• _Reading passage_

Another group of companies is having a different hiring experience. These organizations fill their open seats with relative ease and speed, even though there aren’t enough qualified people to go around. What makes these organizations different isn’t their reputation, location, work environment, or pay and benefits. It’s how they’ve chosen to address the talent shortage. They’ve overcome three common obstacles that slow down fast hiring.

THE REAL PROBLEM
While the global talent shortage is an ongoing reality, it’s not the real problem. The skills shortage is merely a challenge that can be solved by a better process.

The critical problem—the only one you can control—is having the right kind of hiring process. The right process taps into a sufficient pool of talent and efficiently moves candidates toward hire.

To fill jobs quickly with top talent, your hiring process must overcome these three obstacles.

Obstacle #1: Tapping into a candidate pool that’s too small
If you asked employers why they can’t fill jobs, over a third will tell you they’re not getting enough applicants, or they’re getting no applicants at all. Yet, only 10 percent of these employers leverage untapped talent pools.

Faster hiring requires mass: You must build a critical mass of candidates to select from. Building mass requires tapping into overlooked pools of people.

To determine if your organization is tapping into a candidate pool that’s too small, take these three steps.

Step #1: Review the eight talent streams
There are eight streams of talent. Each stream provides access to unique people. Compare these streams to how your company acquires candidates.

Step #2: Determine which streams lead to successful hires
Review your organization’s hires over the past six to 12 months. Note which streams these hires came from and which streams didn’t produce any successful hires.

Step #3: Assess which streams are being under-used or overlooked
Every talent stream should be producing candidates, some of whom become quality hires. Those that don’t are under-used or overlooked.

Obstacle #2: Employing interviewing methods that are inaccurate and slow
During typical interviews, candidates are on their best behavior. As a result, interviews are often a poor barometer as to who will fail or succeed in a given role. Some “newer” interview methods, such as behavioral interviewing, have only made the process longer. Hundreds of books and articles have been written on how to beat behavioral interviews. These books and articles demonstrate simple methods for telling interviewers exactly what they want to hear.

• _Listed records_
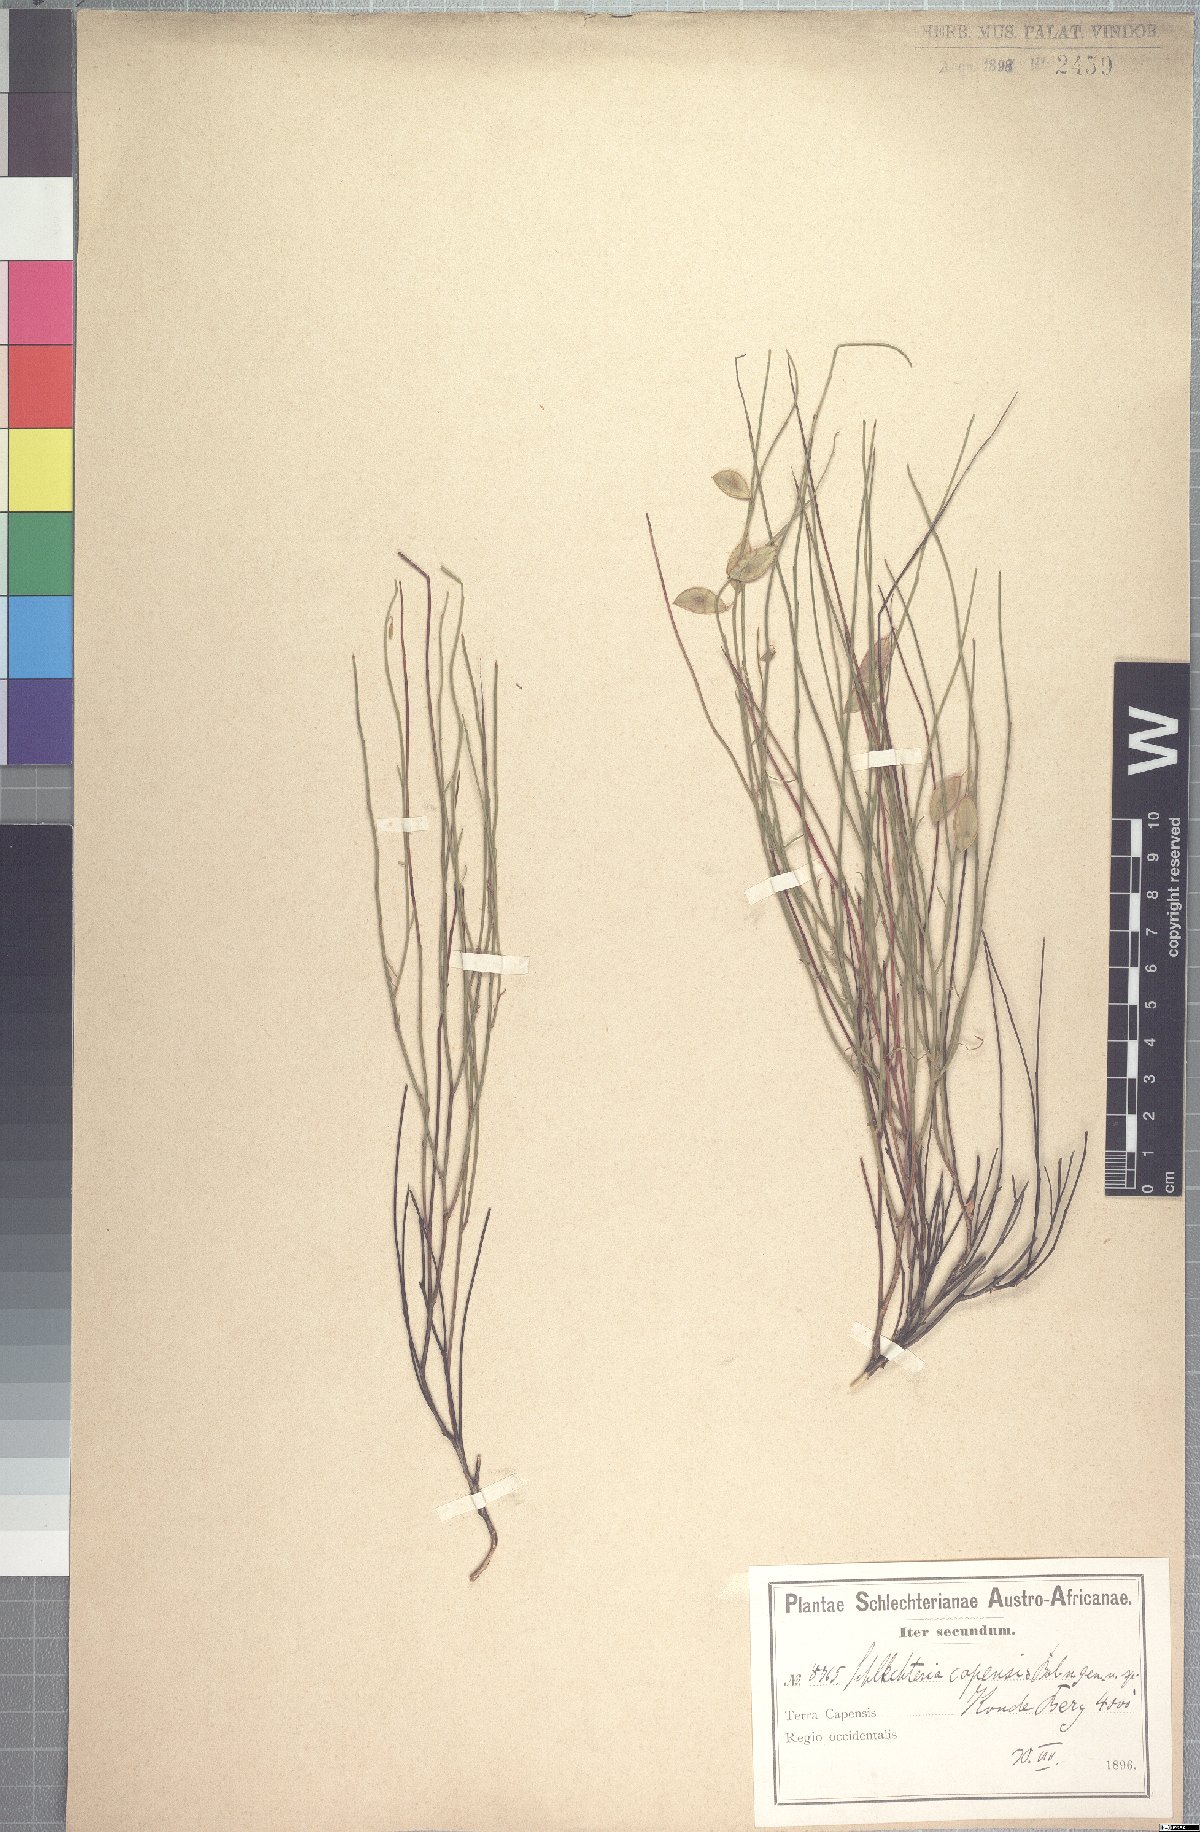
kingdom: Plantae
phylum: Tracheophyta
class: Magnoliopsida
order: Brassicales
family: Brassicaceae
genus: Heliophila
...
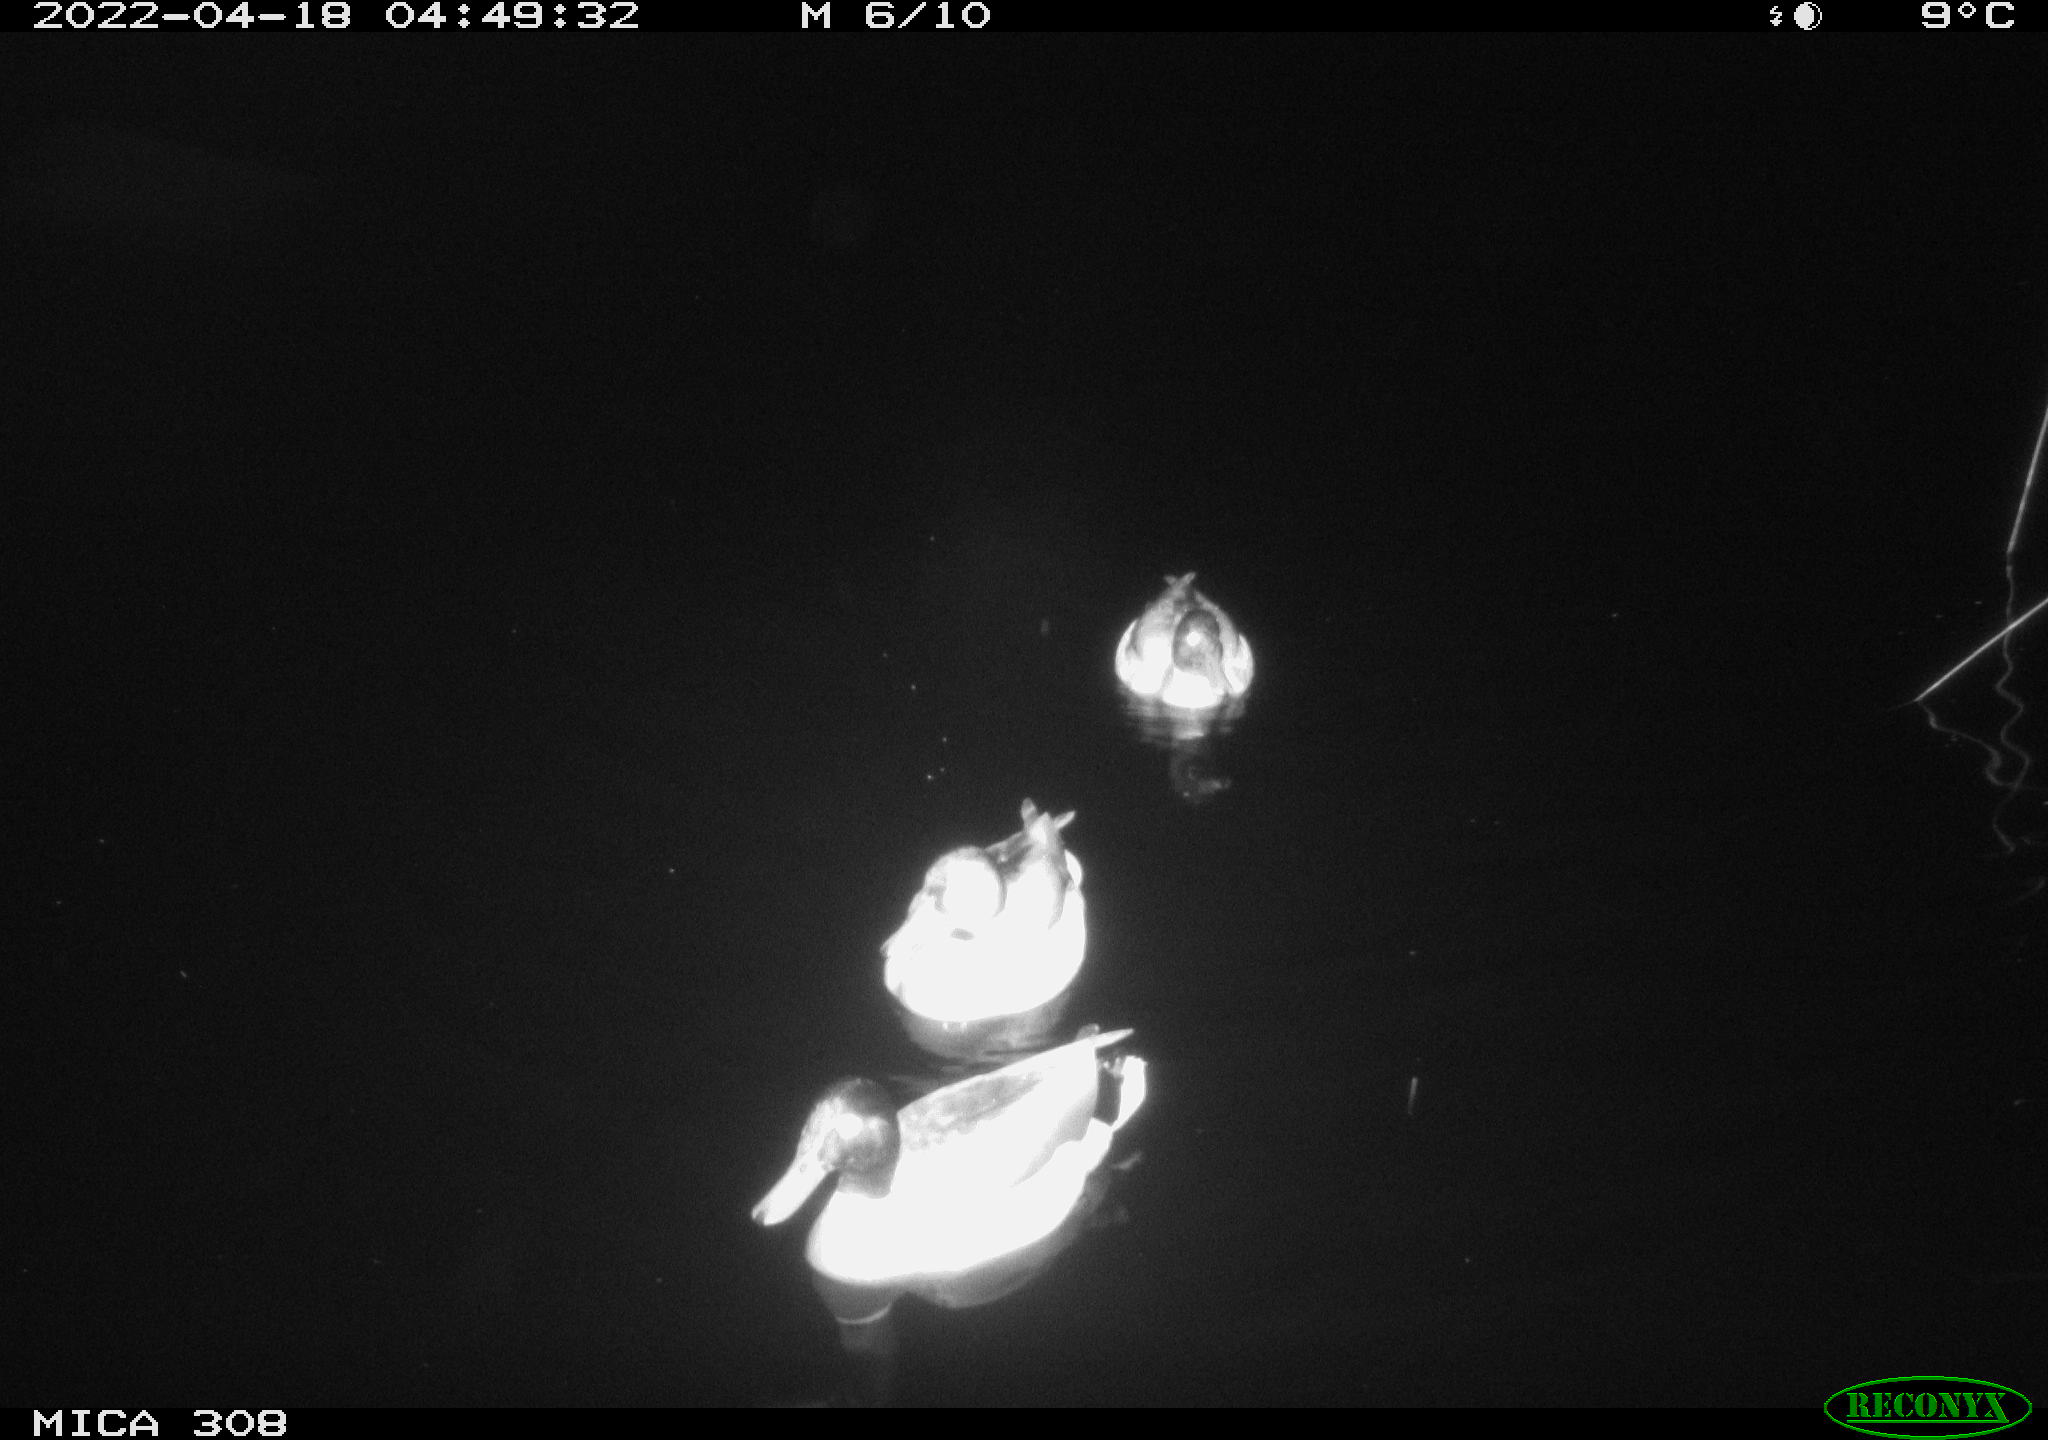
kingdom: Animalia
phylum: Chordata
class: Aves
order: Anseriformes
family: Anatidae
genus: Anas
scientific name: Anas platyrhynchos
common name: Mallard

• _Set exercise 1_
According to the hiring passage, how many streams of talent are there?
• _Set exercise 2_
Go on with the hiring passage, starting after its final sentence.
The material above comes from a source unrelated to the hiring passage.

• _Exercise answer 1_
Eight.

• _Exercise answer 2_
Interviews cannot be a conceptual exercise. They must allow you to see proof then-and-there that a candidate can do the job and do it well.

Take time to evaluate the speed and accuracy of your interviewing methods by reviewing each step of the process, evaluating the effectiveness of techniques used by interviewers. Answer these questions.

  • Does the interviewing technique consistently uncover irrefutable proof about a candidate’s fitness for the job?
  • If “no,” how can we replace or eliminate that technique to get a better result?
  • If “yes,” what can we do to streamline this technique and still get the same consistent irrefutable proof?

Obstacle #3: Failing to build and maintain a prospective employee pipeline
When a seat opens suddenly, the amount of activity it generates can feel overwhelming. Without an active talent pipeline, a frantic dance ensues. Managers have to handle extra work as the company tries to find suitable candidates. Days later, schedules have to be coordinated for phone screenings and interviews. Work piles up, good candidates take other jobs, and nerves fray.

Maintaining a pipeline of ready-to-hire prospective employees eliminates the dance. When jobs open, there’s no rush, panic, or chaos. Instead, you can hire from your overflowing pipeline.

It’s vital that your organization assess its pipelining strategies. Starting with the most critical roles in your organization, answer these questions.

  • For each role, how many people are ready to hire right now?
  • For any roles where there aren’t people ready to hire now, where is the pipelining process failing? For example, are there viable candidates who are stuck at the interview stage? Is there a lack of suitable candidates to interview? Is recruiting failing to generate candidates? Use what you learn to address those process problems.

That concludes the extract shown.